__Required action__
A word-for-word copy of the data is what's wanted, with no pictures.

__Raw data__
————

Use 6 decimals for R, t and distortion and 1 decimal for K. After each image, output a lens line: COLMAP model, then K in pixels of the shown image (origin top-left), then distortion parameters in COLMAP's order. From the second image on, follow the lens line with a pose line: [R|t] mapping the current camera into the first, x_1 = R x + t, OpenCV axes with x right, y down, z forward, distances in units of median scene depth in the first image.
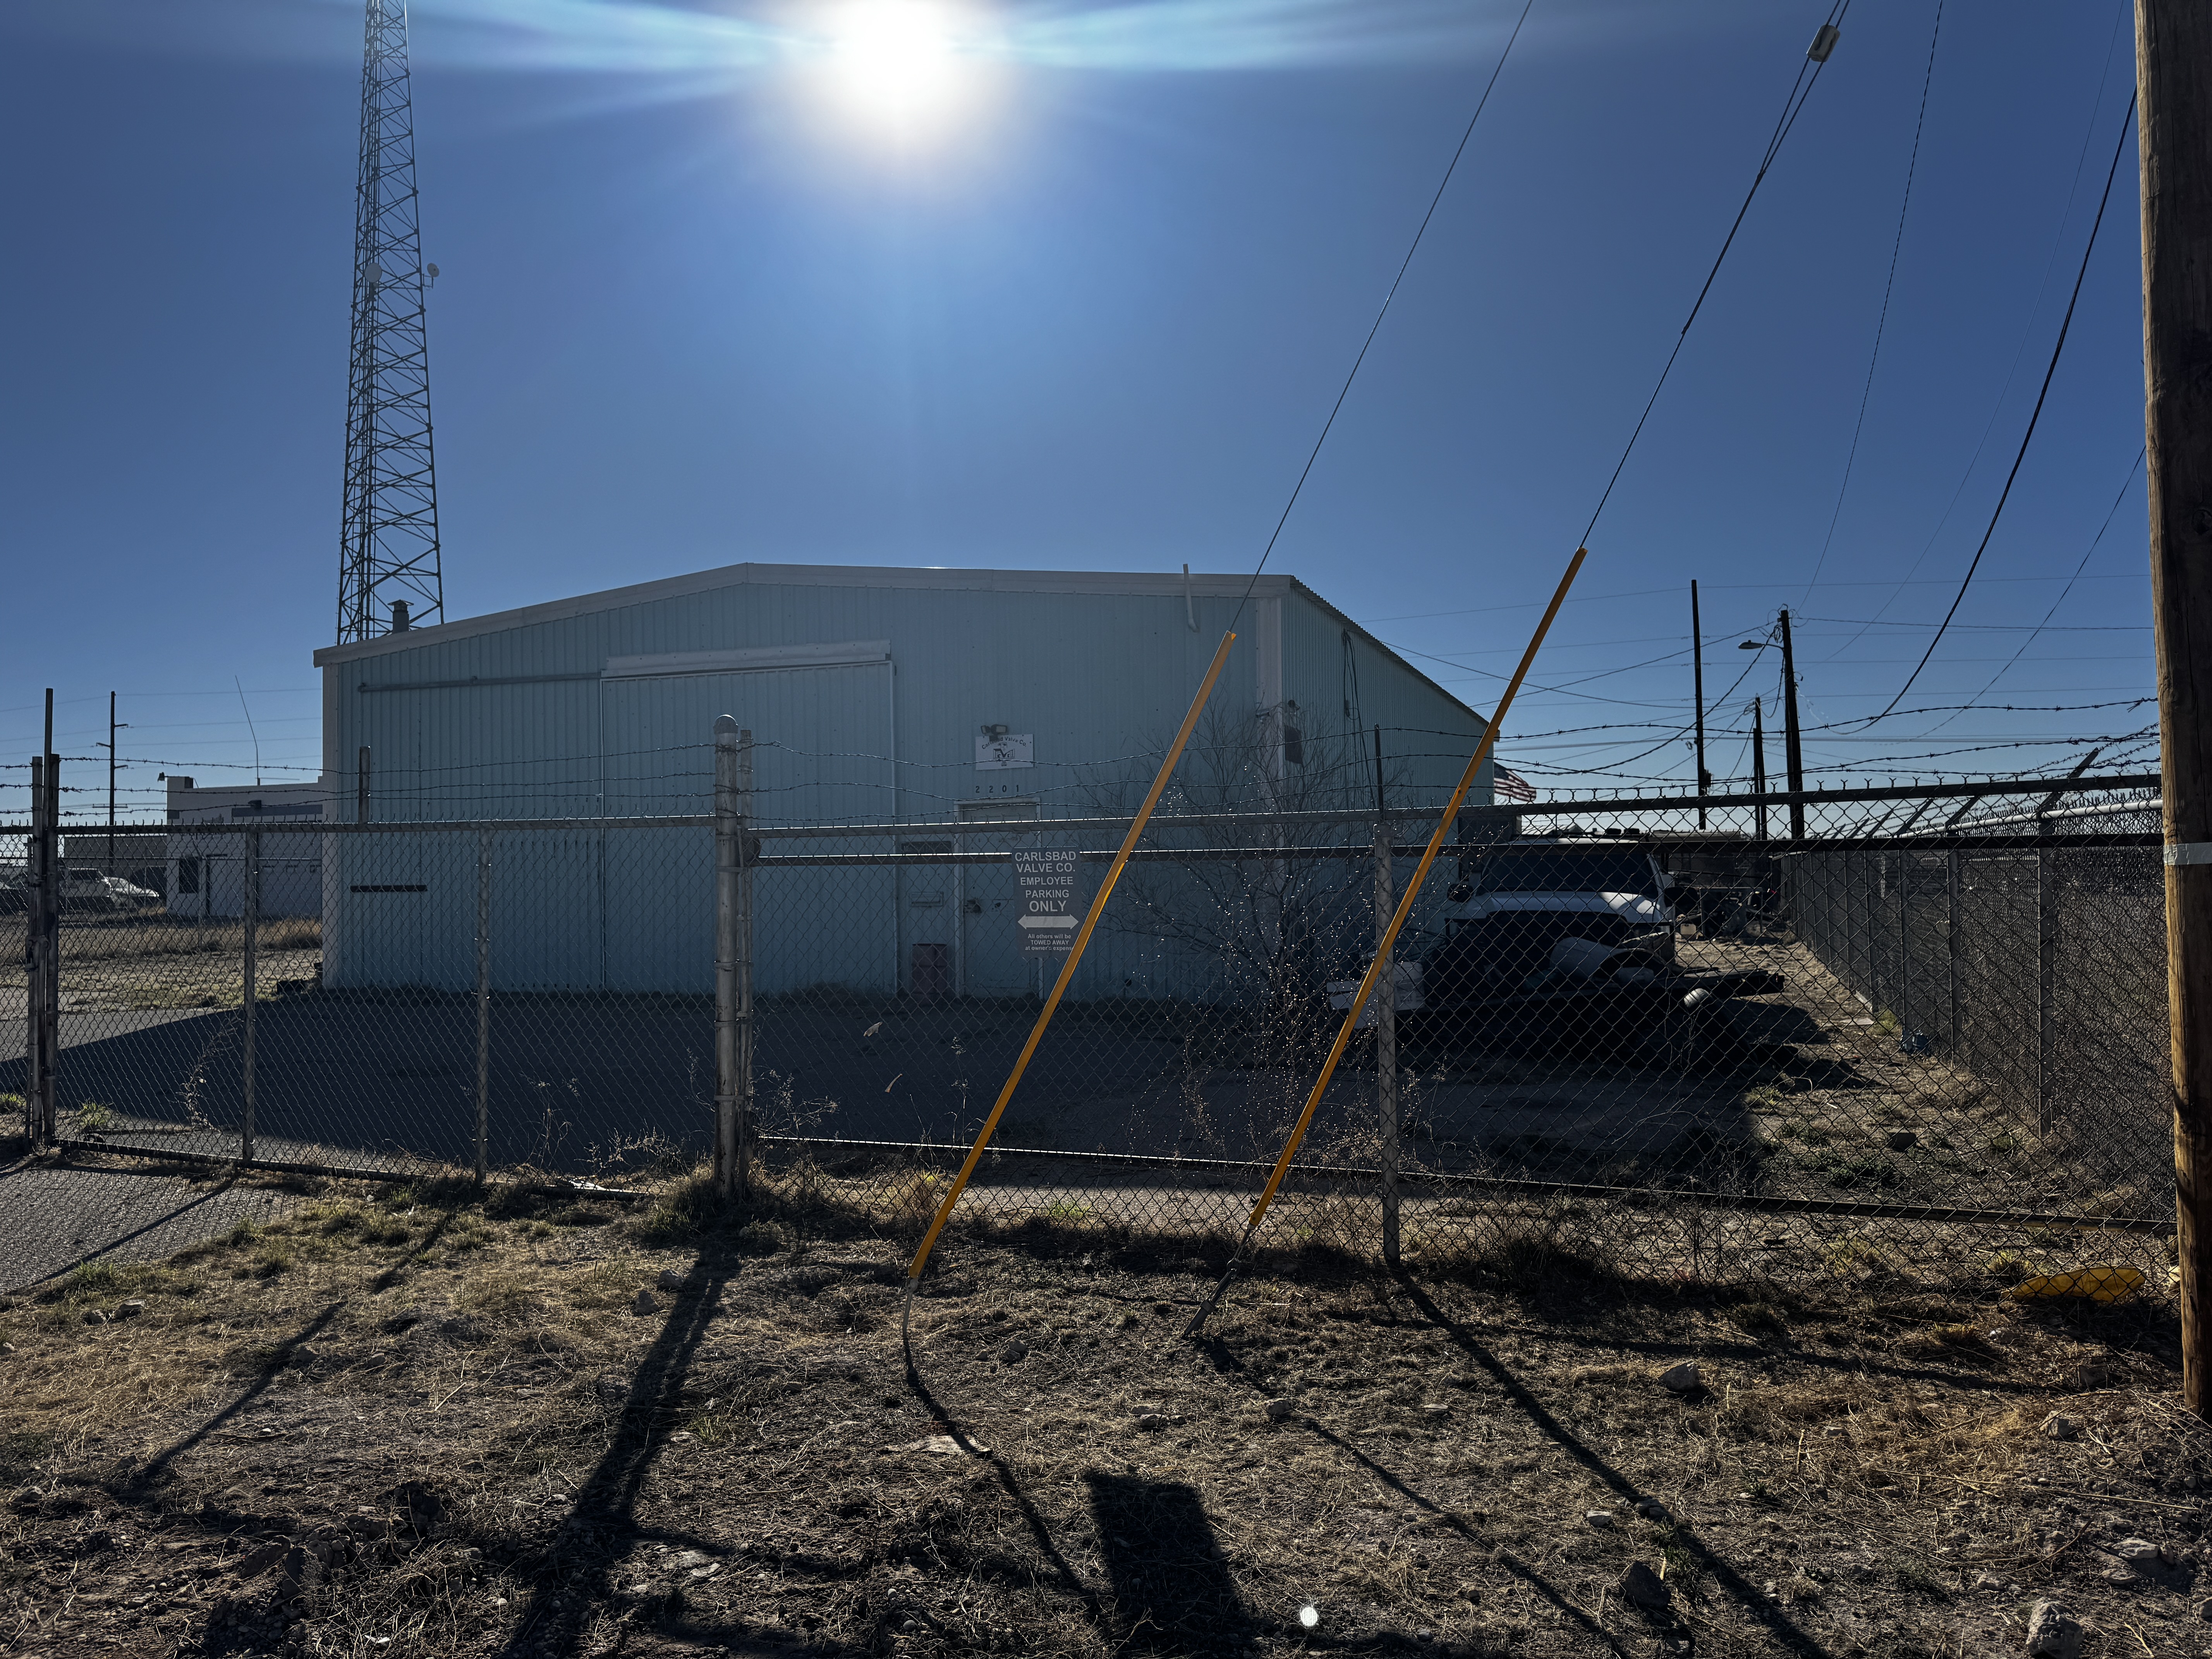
lens RADIAL K [[1563.3, 0, 1106.6], [0, 1563.3, 866.9], [0, 0, 1]] dist [-0.002514, -0.001365]
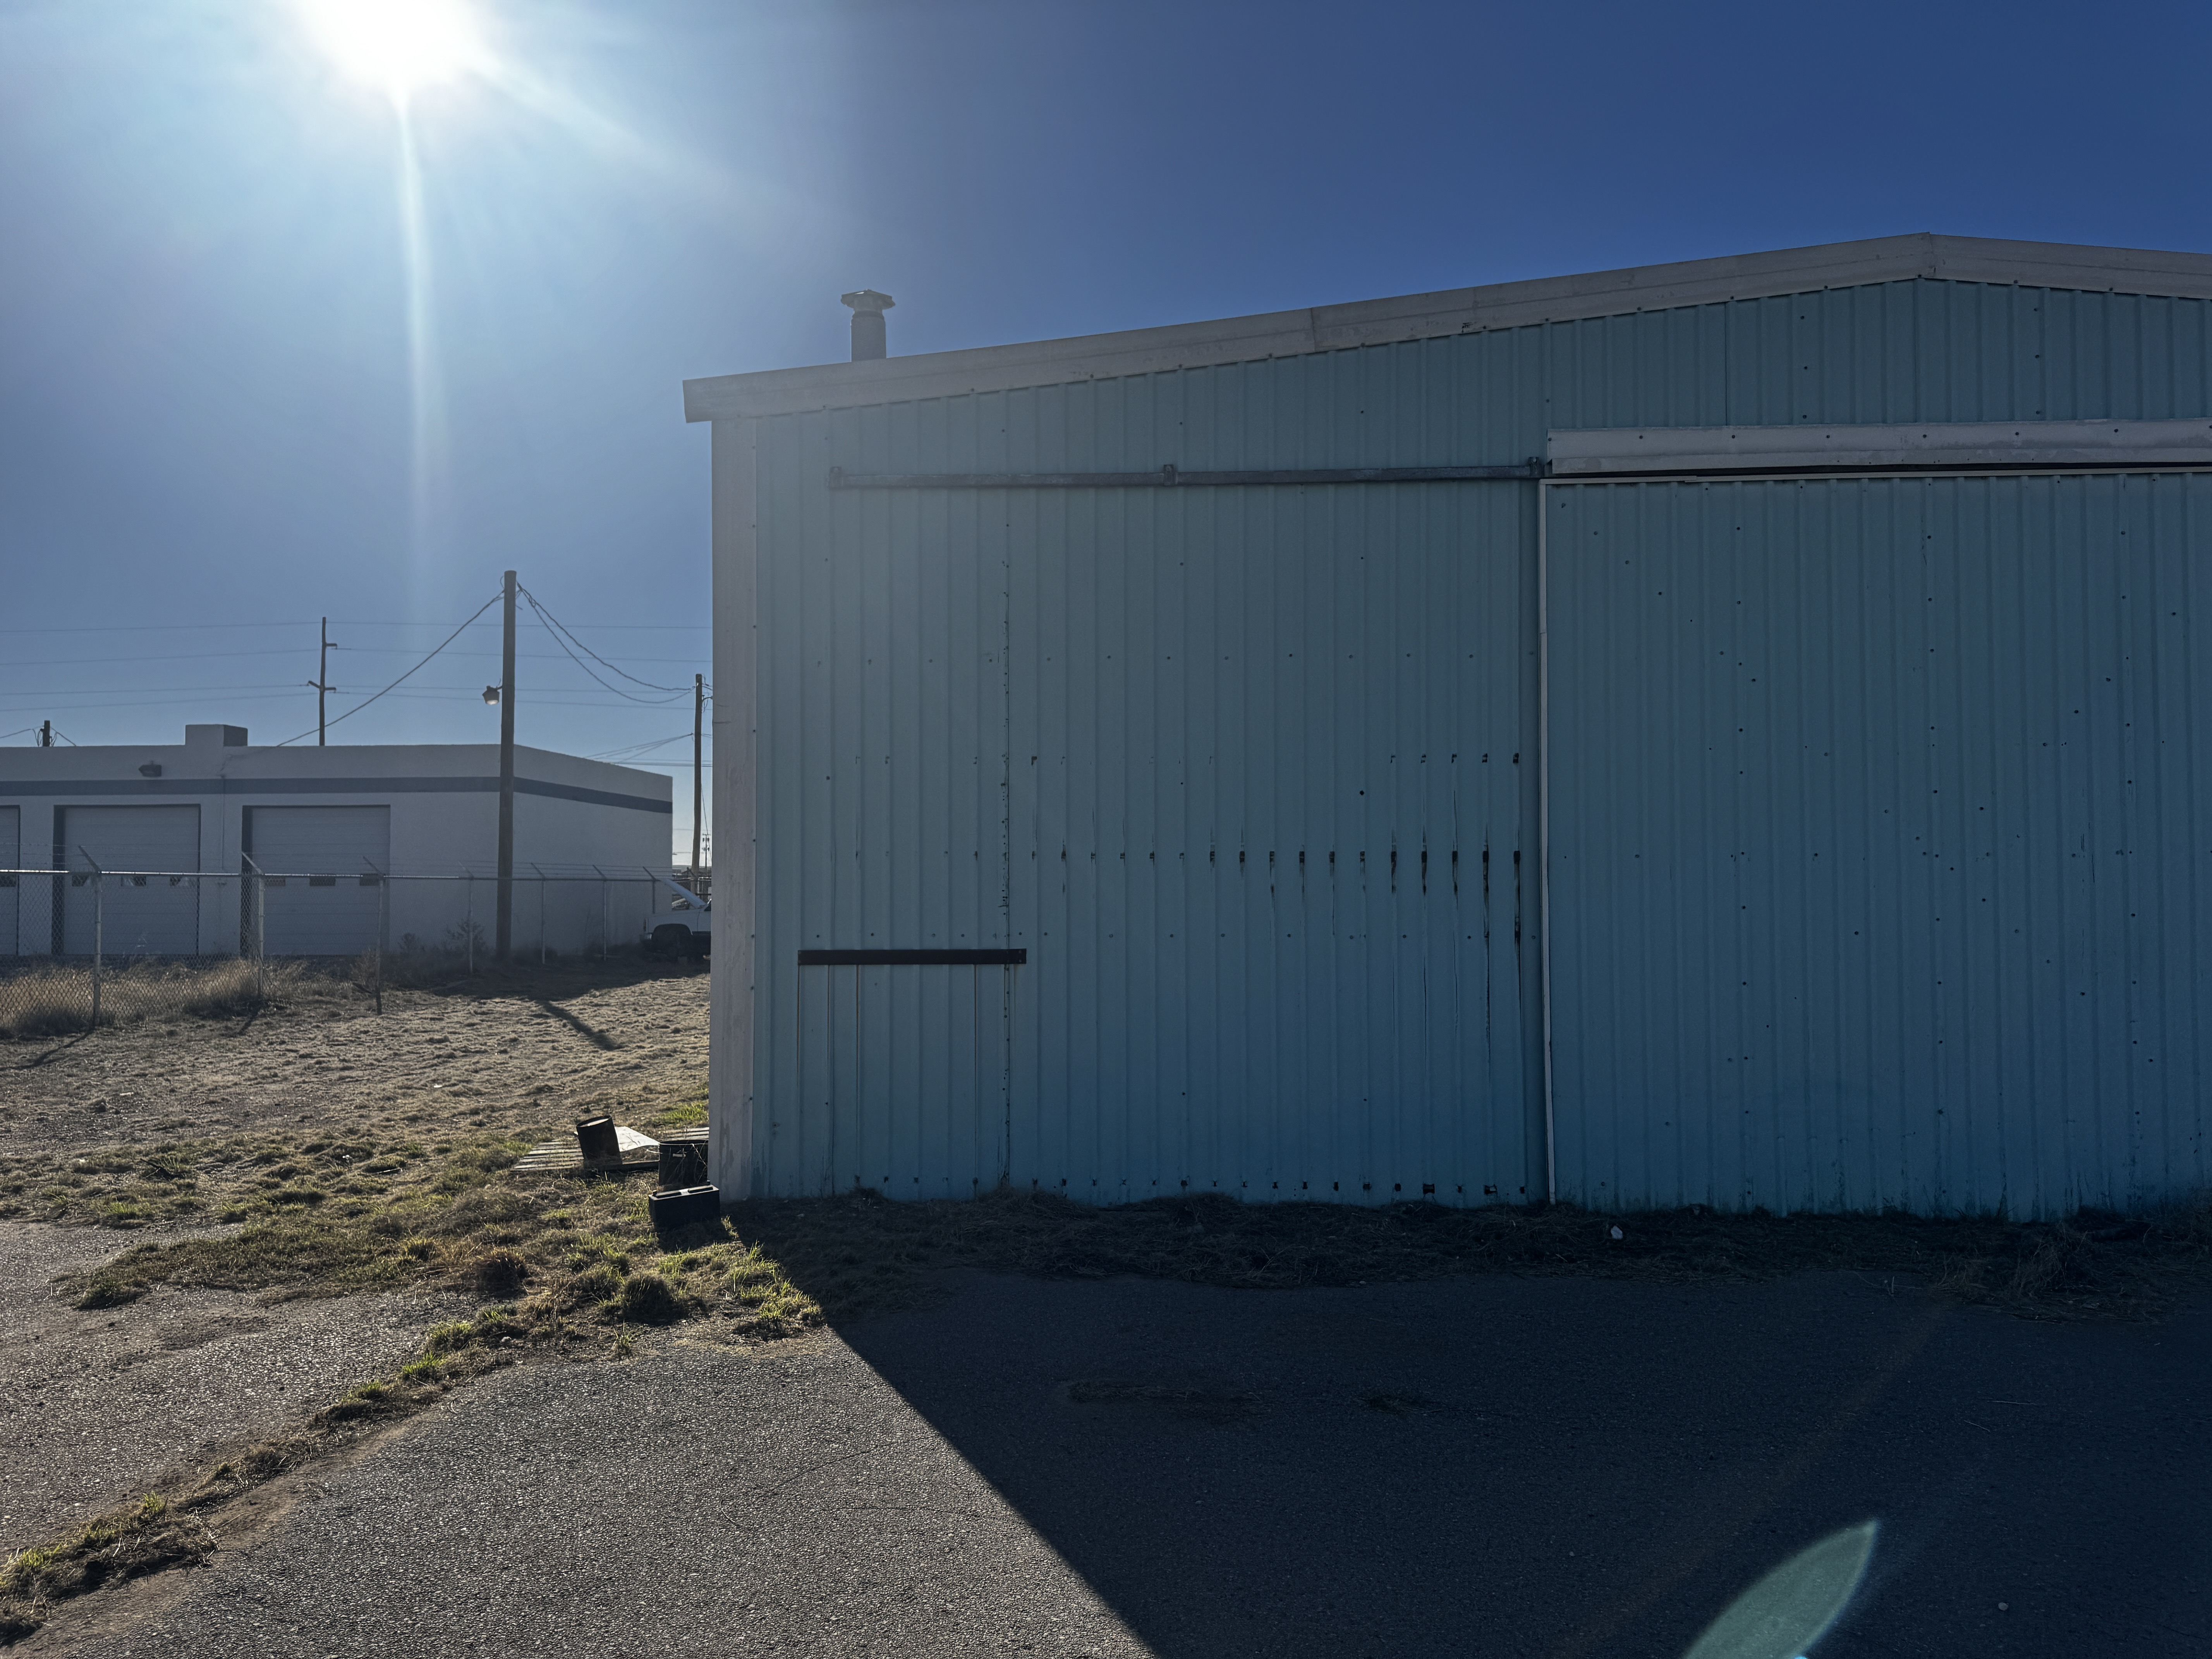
lens RADIAL K [[1598.4, 0, 1106.0], [0, 1598.4, 829.5], [0, 0, 1]] dist [0.238949, -0.363583]
pose [[0.964057, 0.021826, 0.264796, -0.531879], [-0.012286, 0.999216, -0.037634, -0.004999], [-0.265410, 0.033028, 0.963570, 0.575052]]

————

__Task result__
Use 6 decimals for R, t and distortion and 1 decimal for K. After each image, output a lens line: COLMAP model, then K in pixels of the shown image (origin top-left), then distortion parameters in COLMAP's order. From the second image on, follow the lens line with a pose line: [R|t] mapping the current camera into the first, x_1 = R x + t, OpenCV axes with x right, y down, z forward, distances in units of median scene depth in the first image.
lens RADIAL K [[1563.3, 0, 1106.6], [0, 1563.3, 866.9], [0, 0, 1]] dist [-0.002514, -0.001365]
lens RADIAL K [[1598.4, 0, 1106.0], [0, 1598.4, 829.5], [0, 0, 1]] dist [0.238949, -0.363583]
pose [[0.964057, 0.021826, 0.264796, -0.531879], [-0.012286, 0.999216, -0.037634, -0.004999], [-0.265410, 0.033028, 0.963570, 0.575052]]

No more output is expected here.